(MATERIAL PROVIDED begins)

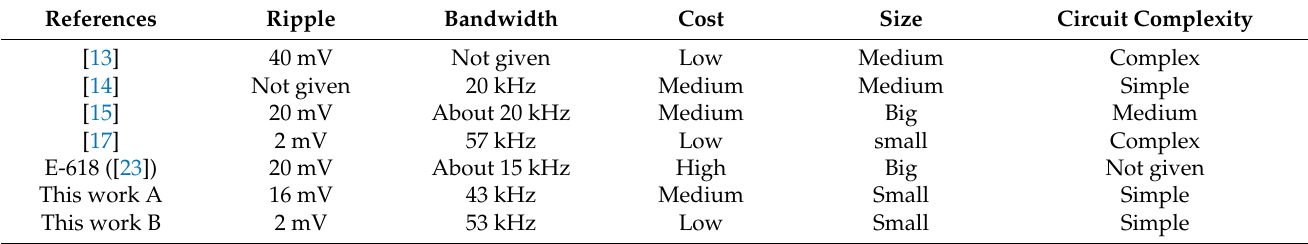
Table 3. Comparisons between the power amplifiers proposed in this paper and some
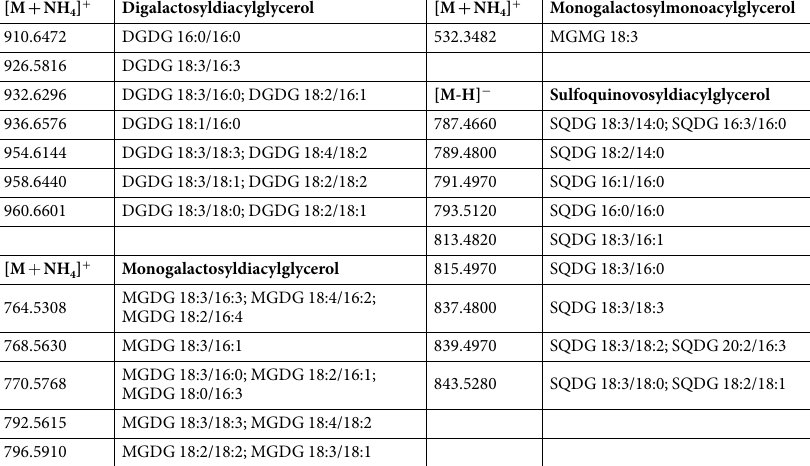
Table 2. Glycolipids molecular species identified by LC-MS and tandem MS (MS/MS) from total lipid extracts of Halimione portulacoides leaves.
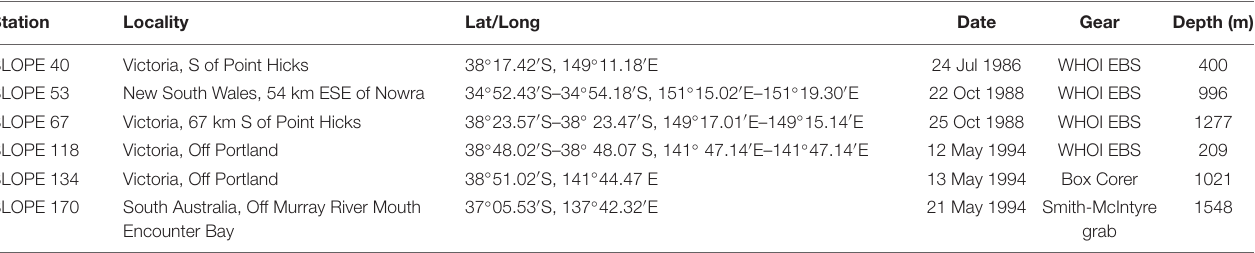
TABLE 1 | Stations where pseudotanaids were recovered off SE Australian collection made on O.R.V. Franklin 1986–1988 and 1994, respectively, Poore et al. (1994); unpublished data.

(MATERIAL PROVIDED ends)

*TRY IT*.
Output the lines above verbatim, images excluded.

*REPLY*.
Table 3. Comparisons between the power amplifiers proposed in this paper and some
Table 2. Glycolipids molecular species identified by LC-MS and tandem MS (MS/MS) from total lipid extracts of Halimione portulacoides leaves.
TABLE 1 | Stations where pseudotanaids were recovered off SE Australian collection made on O.R.V. Franklin 1986–1988 and 1994, respectively, Poore et al. (1994); unpublished data.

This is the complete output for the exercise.